Simpatizo com ideais de candidatos progressistas, que defendam mudanças profundas no sistema político e social do país, que acreditam, como eu, que a pobreza e a violência têm razões sociais para existir – não apenas sociais, mas principalmente –, e que a tal da reforma política só vai acontecer com participação intensa da população. Acho que o Brasil não tem nada de inferior com relação a países mais avançados e socialmente desenvolvidos, mas é necessário frisar que, enquanto continuarmos a eleger as mesmas pessoas sem tomar qualquer critério, será difícil conquistar alterações significativas. É impossível negar os avanços dos últimos tempos, ocorridos durante os doze anos nos quais o PT esteve à frente da administração do país, mas mesmo este modelo precisa ser repensado, e a presidente Dilma, na hipótese de ser reeleita, parece saber disso.
Seus princípios e seu modo de pensar podem ser muito diferentes dos meus, e isso é desejável numa sociedade democrática, desde que todos possamos conviver de maneira pacífica e respeitosa. Escolha seus candidatos, caso ainda não tenha feito isso, de acordo com os seus critérios e a sua forma de ver a sociedade e a coisa pública. Clame pela pessoa pública que respeite a liberdade dos outros, por aquele político que sabe valorizar as diferenças, que não pense com a cabeça do século XIX. E ainda que você escolha um político que tenha todos esses valores antiquados, que a meu ver deveriam ter ficado restritos a outros tempos, o faça com o necessário critério. Certifique-se de que essa pessoa irá de fato representar os seus interesses e os do grupo social ao qual você pertence. Assim você poderá dizer que usou o seu voto como o instrumento político mais poderoso de que dispõe o cidadão, e escolheu seu candidato como uma pessoa consciente de seus deveres.
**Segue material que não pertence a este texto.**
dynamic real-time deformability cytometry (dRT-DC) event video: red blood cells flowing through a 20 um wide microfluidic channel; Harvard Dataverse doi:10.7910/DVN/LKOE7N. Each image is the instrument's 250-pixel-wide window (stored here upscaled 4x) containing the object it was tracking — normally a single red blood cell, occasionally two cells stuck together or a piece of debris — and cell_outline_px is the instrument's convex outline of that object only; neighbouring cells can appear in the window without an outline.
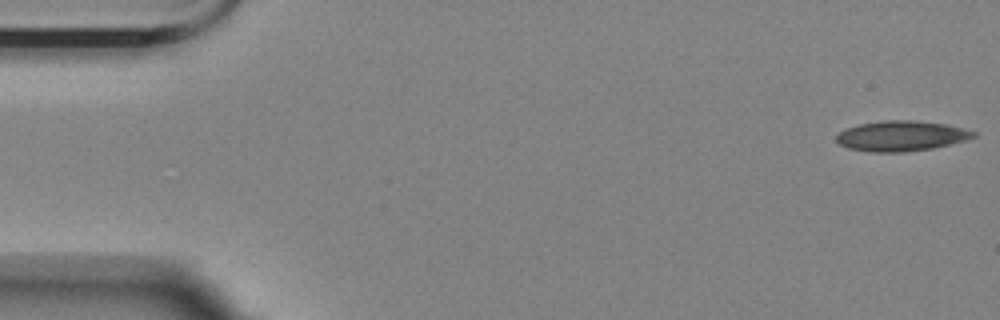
{"species": "Egyptian fruit bat (a non-hibernating species)", "species_latin": "Rousettus aegyptiacus", "temperature_condition": "room temperature", "stored_images_in_passage": 4, "camera_frame_rate_fps": 3000, "um_per_image_px": 0.085, "animal": {"sex": "female"}, "frame": {"image": 1, "passage_image": 1, "time_ms": 0.0, "image_size_px": [1000, 320], "cell_outline_px": [[976, 136], [964, 140], [932, 148], [904, 152], [868, 152], [848, 148], [840, 144], [836, 140], [836, 136], [840, 132], [848, 128], [860, 124], [884, 120], [916, 120], [944, 124], [976, 132]], "centroid_in_image_um": [76.57, 11.56], "position_along_channel_um": 8.4, "area_um2": 23.87}}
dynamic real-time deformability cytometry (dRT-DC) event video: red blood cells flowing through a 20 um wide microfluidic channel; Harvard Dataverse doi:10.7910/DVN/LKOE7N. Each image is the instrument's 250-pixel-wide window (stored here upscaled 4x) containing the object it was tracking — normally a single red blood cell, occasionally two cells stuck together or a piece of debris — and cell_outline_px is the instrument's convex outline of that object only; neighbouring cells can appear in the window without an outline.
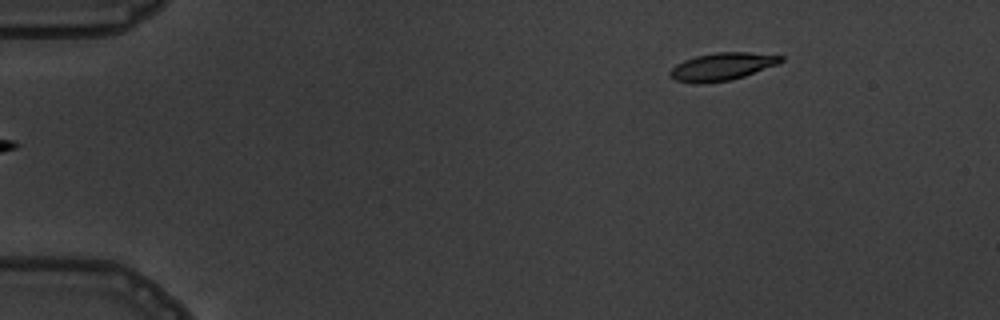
{"species": "common noctule bat (a hibernating species)", "species_latin": "Nyctalus noctula", "temperature_condition": "warm", "stored_images_in_passage": 6, "segment_of_instrument_passage": [2, 2], "camera_frame_rate_fps": 3000, "um_per_image_px": 0.085, "animal": {"sex": "male", "body_mass_g": 19.5, "forearm_length_mm": 54.6}, "frame": {"image": 1, "passage_image": 6, "time_ms": 5.667, "image_size_px": [1000, 320], "cell_outline_px": [[784, 60], [780, 64], [744, 76], [728, 80], [704, 84], [696, 84], [676, 80], [668, 76], [668, 72], [676, 64], [684, 60], [696, 56], [716, 52], [748, 52], [784, 56]], "centroid_in_image_um": [61.37, 5.66], "position_along_channel_um": 23.6, "area_um2": 18.03}}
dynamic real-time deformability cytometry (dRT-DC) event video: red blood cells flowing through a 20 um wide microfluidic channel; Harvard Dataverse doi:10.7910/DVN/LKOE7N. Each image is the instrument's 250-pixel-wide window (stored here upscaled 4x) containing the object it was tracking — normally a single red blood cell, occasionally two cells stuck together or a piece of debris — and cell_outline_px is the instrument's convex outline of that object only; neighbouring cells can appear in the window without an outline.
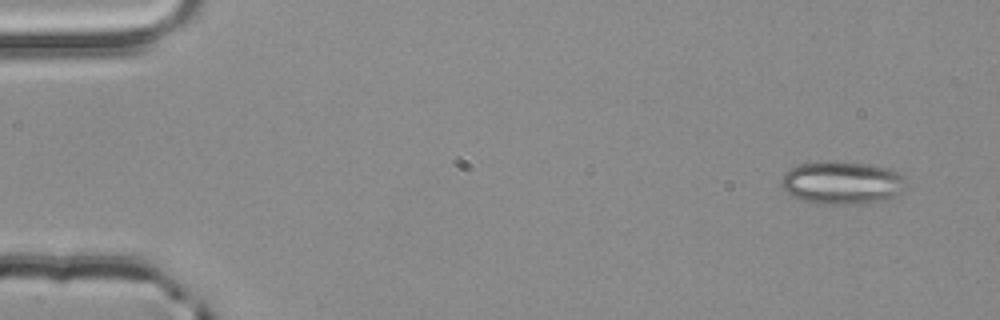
{"species": "common noctule bat (a hibernating species)", "species_latin": "Nyctalus noctula", "temperature_condition": "room temperature", "stored_images_in_passage": 4, "camera_frame_rate_fps": 3000, "um_per_image_px": 0.085, "animal": {"sex": "male", "body_mass_g": 20.4}, "frame": {"image": 1, "passage_image": 1, "time_ms": 0.0, "image_size_px": [1000, 320], "cell_outline_px": [[904, 188], [900, 192], [884, 200], [868, 204], [824, 204], [804, 200], [792, 196], [780, 184], [784, 172], [800, 164], [872, 164], [888, 168], [900, 172], [904, 176]], "centroid_in_image_um": [71.61, 15.58], "position_along_channel_um": 13.4, "area_um2": 30.35}}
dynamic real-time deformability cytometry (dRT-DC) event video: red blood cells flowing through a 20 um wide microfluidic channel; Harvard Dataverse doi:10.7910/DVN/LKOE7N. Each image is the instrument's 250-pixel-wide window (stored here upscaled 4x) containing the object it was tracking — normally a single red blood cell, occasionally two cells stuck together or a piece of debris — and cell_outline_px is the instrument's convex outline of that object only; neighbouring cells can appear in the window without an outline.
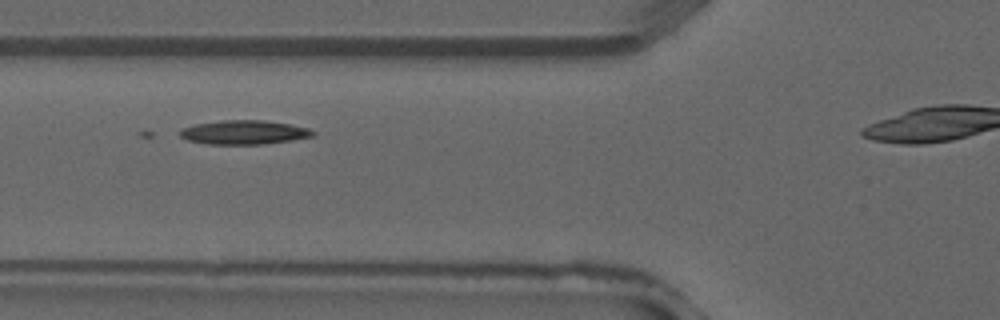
{"species": "common noctule bat (a hibernating species)", "species_latin": "Nyctalus noctula", "temperature_condition": "warm", "stored_images_in_passage": 27, "camera_frame_rate_fps": 3000, "um_per_image_px": 0.085, "animal": {"sex": "male", "forearm_length_mm": 52.5}, "frame": {"image": 1, "passage_image": 8, "time_ms": 2.333, "image_size_px": [1000, 320], "cell_outline_px": [[316, 132], [312, 136], [292, 140], [264, 144], [208, 144], [188, 140], [180, 136], [180, 132], [184, 128], [196, 124], [220, 120], [260, 120], [292, 124], [308, 128]], "centroid_in_image_um": [20.77, 11.24], "position_along_channel_um": 105.0, "area_um2": 18.5}}
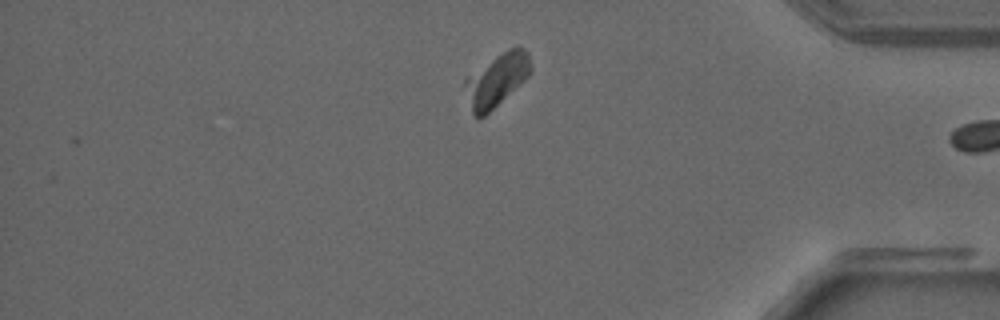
{"frame": {"image": 2, "passage_image": 26, "time_ms": 8.333, "image_size_px": [1000, 320], "cell_outline_px": [[532, 68], [528, 76], [524, 80], [484, 116], [476, 116], [472, 112], [464, 84], [464, 80], [468, 76], [496, 56], [508, 48], [516, 44], [524, 48], [528, 52]], "centroid_in_image_um": [42.25, 6.74], "position_along_channel_um": 392.9, "area_um2": 19.71}}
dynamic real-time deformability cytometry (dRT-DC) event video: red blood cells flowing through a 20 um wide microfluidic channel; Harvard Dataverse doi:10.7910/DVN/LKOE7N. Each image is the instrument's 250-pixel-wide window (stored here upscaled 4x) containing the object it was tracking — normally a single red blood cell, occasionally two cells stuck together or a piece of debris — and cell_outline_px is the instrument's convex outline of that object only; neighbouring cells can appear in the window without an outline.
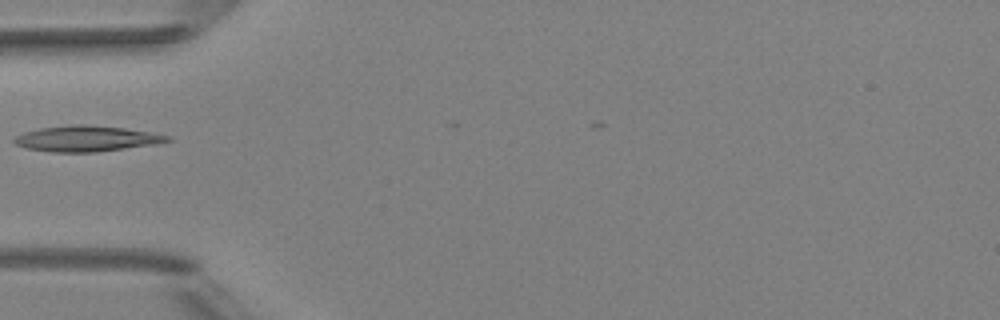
{"species": "Egyptian fruit bat (a non-hibernating species)", "species_latin": "Rousettus aegyptiacus", "temperature_condition": "room temperature", "stored_images_in_passage": 1, "camera_frame_rate_fps": 3000, "um_per_image_px": 0.085, "animal": {"sex": "female"}, "frame": {"image": 1, "passage_image": 1, "time_ms": 0.0, "image_size_px": [1000, 320], "cell_outline_px": [[172, 140], [156, 144], [96, 152], [52, 152], [28, 148], [16, 144], [12, 140], [16, 136], [24, 132], [40, 128], [76, 124], [84, 124], [124, 128], [152, 132], [172, 136]], "centroid_in_image_um": [7.39, 11.78], "position_along_channel_um": 77.6, "area_um2": 22.89}}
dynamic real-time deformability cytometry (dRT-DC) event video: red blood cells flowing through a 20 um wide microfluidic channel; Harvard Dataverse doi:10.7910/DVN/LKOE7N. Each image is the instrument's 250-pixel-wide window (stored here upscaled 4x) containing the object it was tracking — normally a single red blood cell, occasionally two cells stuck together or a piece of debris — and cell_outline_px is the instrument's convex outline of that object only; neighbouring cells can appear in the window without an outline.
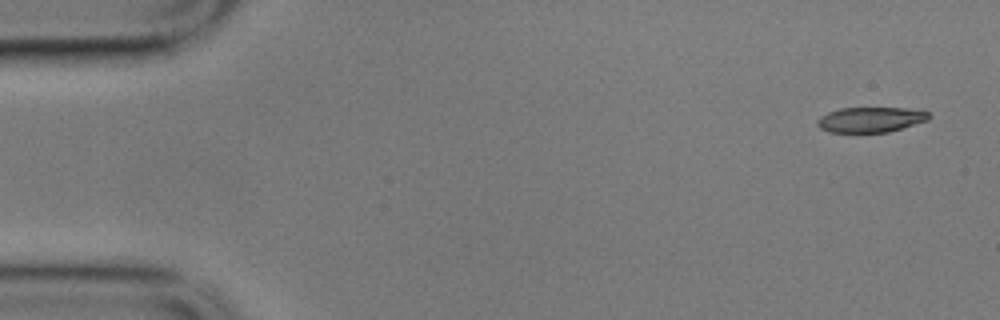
{"species": "common noctule bat (a hibernating species)", "species_latin": "Nyctalus noctula", "temperature_condition": "cold", "stored_images_in_passage": 4, "camera_frame_rate_fps": 3000, "um_per_image_px": 0.085, "animal": {"sex": "male", "body_mass_g": 17.9}, "frame": {"image": 1, "passage_image": 1, "time_ms": 0.0, "image_size_px": [1000, 320], "cell_outline_px": [[932, 116], [928, 120], [888, 132], [828, 132], [820, 128], [816, 124], [816, 120], [820, 116], [828, 112], [840, 108], [924, 108]], "centroid_in_image_um": [74.04, 10.15], "position_along_channel_um": 11.0, "area_um2": 16.65}}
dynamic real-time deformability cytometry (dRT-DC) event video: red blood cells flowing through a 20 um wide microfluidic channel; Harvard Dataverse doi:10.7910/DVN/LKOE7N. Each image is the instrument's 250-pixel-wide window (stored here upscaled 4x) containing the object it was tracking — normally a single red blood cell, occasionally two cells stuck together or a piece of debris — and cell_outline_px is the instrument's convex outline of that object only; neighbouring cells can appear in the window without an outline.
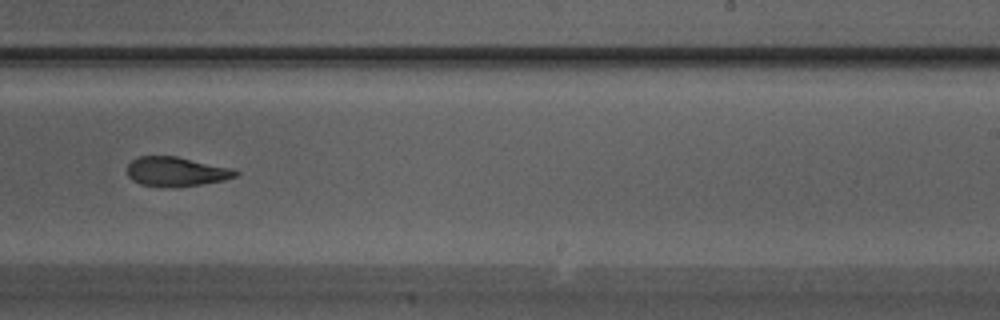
{"species": "Egyptian fruit bat (a non-hibernating species)", "species_latin": "Rousettus aegyptiacus", "temperature_condition": "warm", "stored_images_in_passage": 28, "camera_frame_rate_fps": 3000, "um_per_image_px": 0.085, "animal": {"sex": "male"}, "frame": {"image": 1, "passage_image": 16, "time_ms": 5.0, "image_size_px": [1000, 320], "cell_outline_px": [[240, 172], [236, 176], [224, 180], [200, 184], [172, 188], [140, 184], [132, 180], [128, 176], [128, 164], [136, 156], [176, 156], [232, 168]], "centroid_in_image_um": [14.96, 14.59], "position_along_channel_um": 274.0, "area_um2": 18.61}}
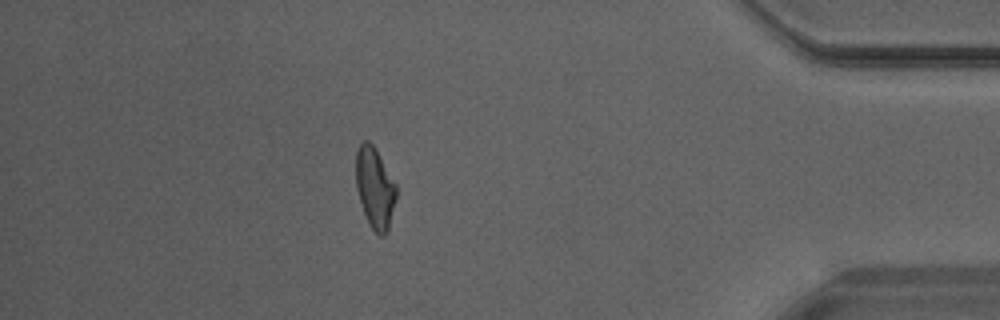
{"frame": {"image": 2, "passage_image": 24, "time_ms": 7.667, "image_size_px": [1000, 320], "cell_outline_px": [[396, 196], [388, 228], [384, 236], [380, 236], [368, 224], [356, 188], [356, 152], [360, 144], [364, 140], [368, 140], [376, 148], [396, 184]], "centroid_in_image_um": [31.85, 15.94], "position_along_channel_um": 403.3, "area_um2": 18.84}}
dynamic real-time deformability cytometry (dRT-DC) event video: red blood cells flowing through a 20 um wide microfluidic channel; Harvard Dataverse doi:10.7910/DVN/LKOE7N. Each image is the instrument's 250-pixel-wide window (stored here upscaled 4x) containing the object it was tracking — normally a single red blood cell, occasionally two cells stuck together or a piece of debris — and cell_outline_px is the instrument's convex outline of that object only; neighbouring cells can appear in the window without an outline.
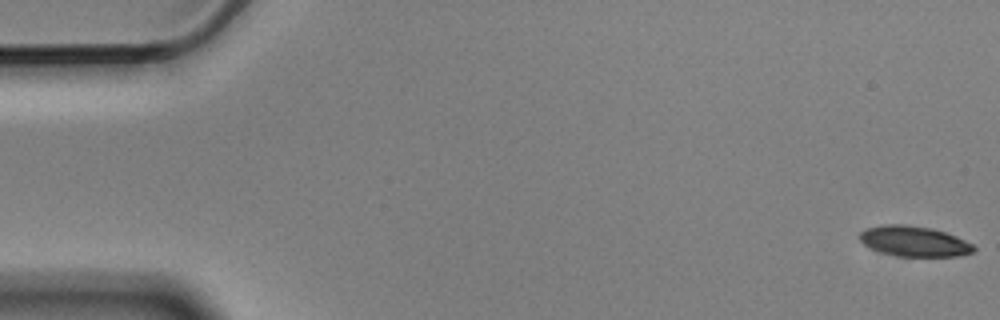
{"species": "Egyptian fruit bat (a non-hibernating species)", "species_latin": "Rousettus aegyptiacus", "temperature_condition": "cold", "stored_images_in_passage": 3, "camera_frame_rate_fps": 3000, "um_per_image_px": 0.085, "animal": {"sex": "male"}, "frame": {"image": 1, "passage_image": 1, "time_ms": 0.0, "image_size_px": [1000, 320], "cell_outline_px": [[976, 248], [972, 252], [956, 256], [896, 256], [880, 252], [864, 244], [856, 236], [864, 228], [880, 224], [908, 224], [932, 228], [956, 236], [972, 244]], "centroid_in_image_um": [77.63, 20.49], "position_along_channel_um": 7.4, "area_um2": 20.35}}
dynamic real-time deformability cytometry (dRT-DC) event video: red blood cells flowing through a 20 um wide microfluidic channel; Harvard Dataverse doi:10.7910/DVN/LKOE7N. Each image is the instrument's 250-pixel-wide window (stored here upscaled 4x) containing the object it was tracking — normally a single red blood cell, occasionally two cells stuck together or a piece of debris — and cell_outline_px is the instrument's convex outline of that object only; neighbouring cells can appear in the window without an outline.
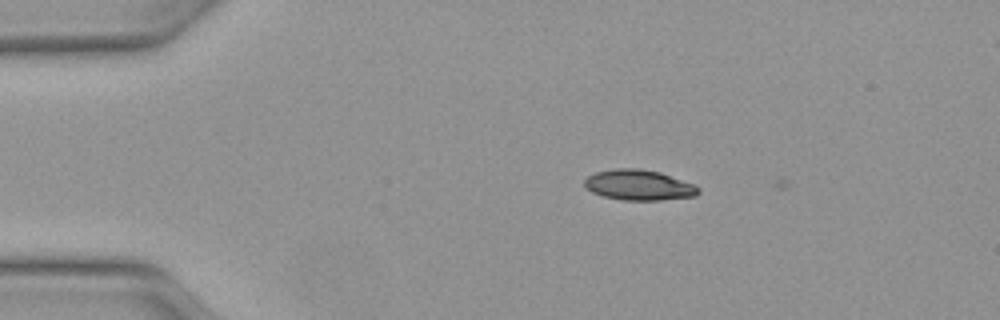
{"species": "Egyptian fruit bat (a non-hibernating species)", "species_latin": "Rousettus aegyptiacus", "temperature_condition": "warm", "stored_images_in_passage": 5, "camera_frame_rate_fps": 3000, "um_per_image_px": 0.085, "animal": {"sex": "female"}, "frame": {"image": 1, "passage_image": 4, "time_ms": 1.0, "image_size_px": [1000, 320], "cell_outline_px": [[700, 192], [696, 196], [660, 200], [624, 200], [604, 196], [592, 192], [584, 188], [584, 180], [588, 176], [596, 172], [612, 168], [640, 168], [660, 172], [696, 184], [700, 188]], "centroid_in_image_um": [54.32, 15.72], "position_along_channel_um": 30.7, "area_um2": 20.46}}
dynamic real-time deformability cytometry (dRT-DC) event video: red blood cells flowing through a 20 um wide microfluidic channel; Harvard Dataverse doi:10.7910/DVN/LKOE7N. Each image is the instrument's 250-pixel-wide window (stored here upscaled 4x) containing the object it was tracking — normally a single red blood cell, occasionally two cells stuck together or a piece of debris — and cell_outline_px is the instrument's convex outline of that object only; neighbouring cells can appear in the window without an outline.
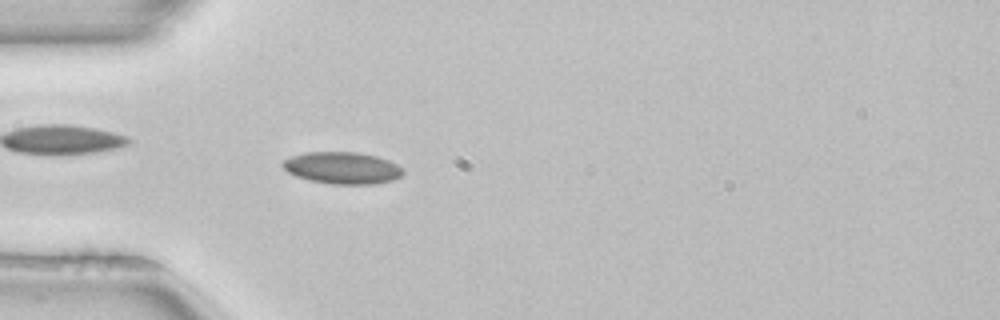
{"species": "common noctule bat (a hibernating species)", "species_latin": "Nyctalus noctula", "temperature_condition": "room temperature", "stored_images_in_passage": 51, "camera_frame_rate_fps": 3000, "um_per_image_px": 0.085, "animal": {"sex": "female", "body_mass_g": 22.7, "forearm_length_mm": 54.2}, "frame": {"image": 1, "passage_image": 15, "time_ms": 4.667, "image_size_px": [1000, 320], "cell_outline_px": [[404, 172], [400, 176], [392, 180], [372, 184], [332, 184], [308, 180], [296, 176], [288, 172], [280, 164], [284, 160], [292, 156], [304, 152], [356, 152], [376, 156], [388, 160], [396, 164]], "centroid_in_image_um": [29.06, 14.27], "position_along_channel_um": 55.9, "area_um2": 22.25}}
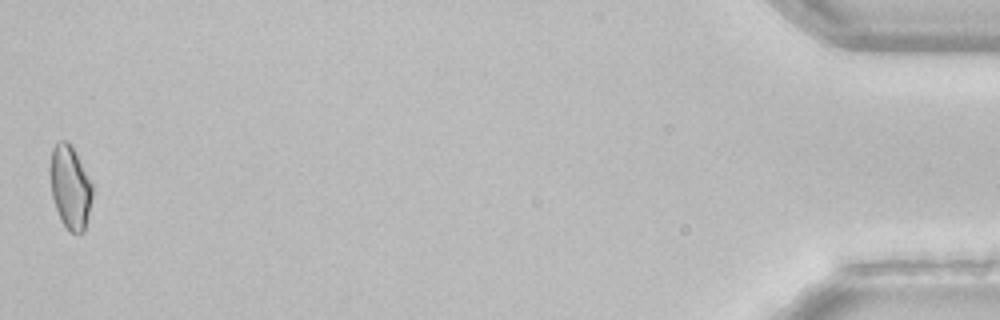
{"frame": {"image": 2, "passage_image": 51, "time_ms": 16.667, "image_size_px": [1000, 320], "cell_outline_px": [[92, 196], [84, 232], [76, 236], [60, 220], [52, 196], [52, 148], [56, 140], [68, 140], [92, 184]], "centroid_in_image_um": [5.98, 15.94], "position_along_channel_um": 429.2, "area_um2": 19.88}, "authors_computed_cell_mechanics": {"area_um2": 21.0392, "velocity_mm_per_s": 3.9712, "shape_relaxation_time_tau1_ms": null, "shape_relaxation_time_tau2_ms": 5.1701, "deformation_change_tau1": null, "deformation_change_tau2": 0.0891}}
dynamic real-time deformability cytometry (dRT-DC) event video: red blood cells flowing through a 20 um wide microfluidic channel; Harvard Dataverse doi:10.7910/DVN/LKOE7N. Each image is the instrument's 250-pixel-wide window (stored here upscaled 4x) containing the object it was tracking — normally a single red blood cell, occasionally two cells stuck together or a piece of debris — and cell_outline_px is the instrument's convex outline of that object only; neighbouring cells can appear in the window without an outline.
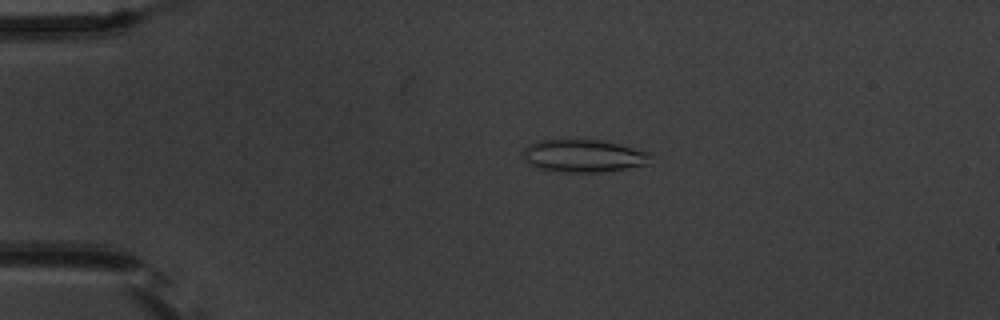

Faltam duas semanas para as eleições. Há tempo mais que suficiente para formar uma base e escolher todos os cinco homens e mulheres nos quais votaremos neste ano. Faça-o de modo que, no futuro, você possa se orgulhar de suas escolhas, quando o nosso país for um pouco mais justo e igualitário, e a pessoa que você escolheu hoje tenha contribuído para isso amanhã.